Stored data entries
--- START ---

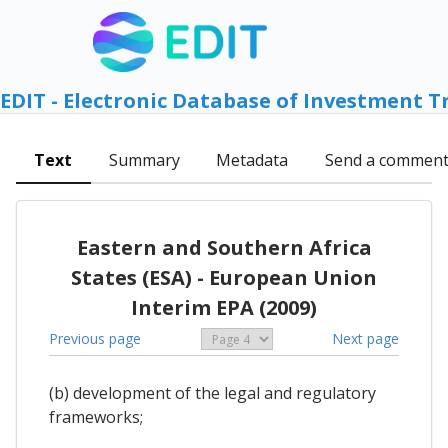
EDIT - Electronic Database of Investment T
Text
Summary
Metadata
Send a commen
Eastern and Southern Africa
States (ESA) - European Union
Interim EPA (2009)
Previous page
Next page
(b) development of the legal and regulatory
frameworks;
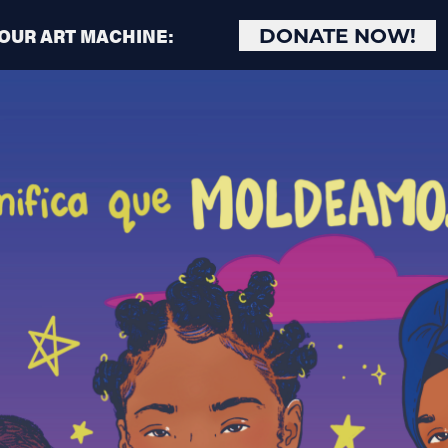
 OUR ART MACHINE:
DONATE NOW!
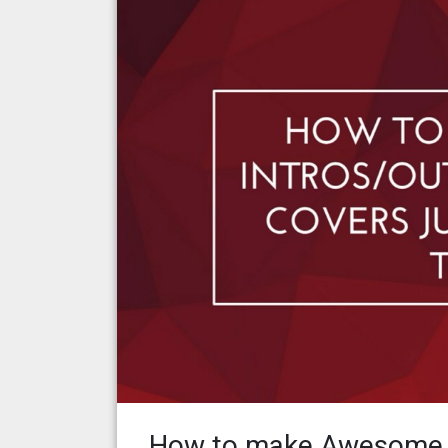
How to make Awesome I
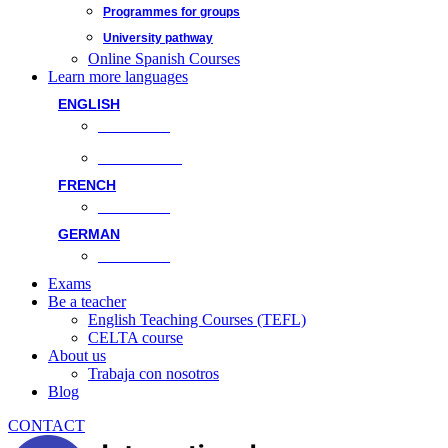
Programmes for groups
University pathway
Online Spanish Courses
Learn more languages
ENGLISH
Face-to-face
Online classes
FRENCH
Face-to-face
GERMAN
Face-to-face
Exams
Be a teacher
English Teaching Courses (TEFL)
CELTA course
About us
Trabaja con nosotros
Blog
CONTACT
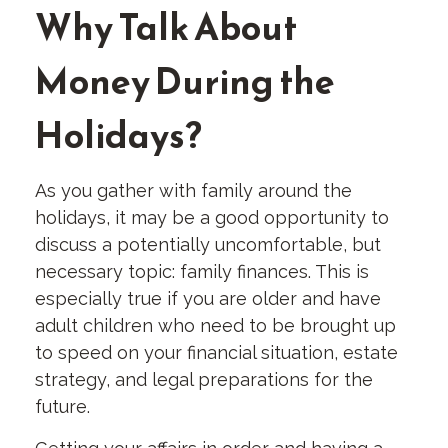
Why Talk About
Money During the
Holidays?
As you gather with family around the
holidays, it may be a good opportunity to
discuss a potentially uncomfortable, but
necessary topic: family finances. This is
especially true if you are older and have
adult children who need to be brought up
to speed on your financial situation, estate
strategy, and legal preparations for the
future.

--- END ---
--- START ---

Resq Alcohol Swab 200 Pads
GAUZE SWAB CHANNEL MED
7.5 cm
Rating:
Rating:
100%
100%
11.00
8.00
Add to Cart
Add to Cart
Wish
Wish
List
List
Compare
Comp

--- END ---

Your answer must be every line from the entries that contains the string "Online", copied as it stands.

### EXERCISE SOLUTION
Online Spanish Courses
Online classes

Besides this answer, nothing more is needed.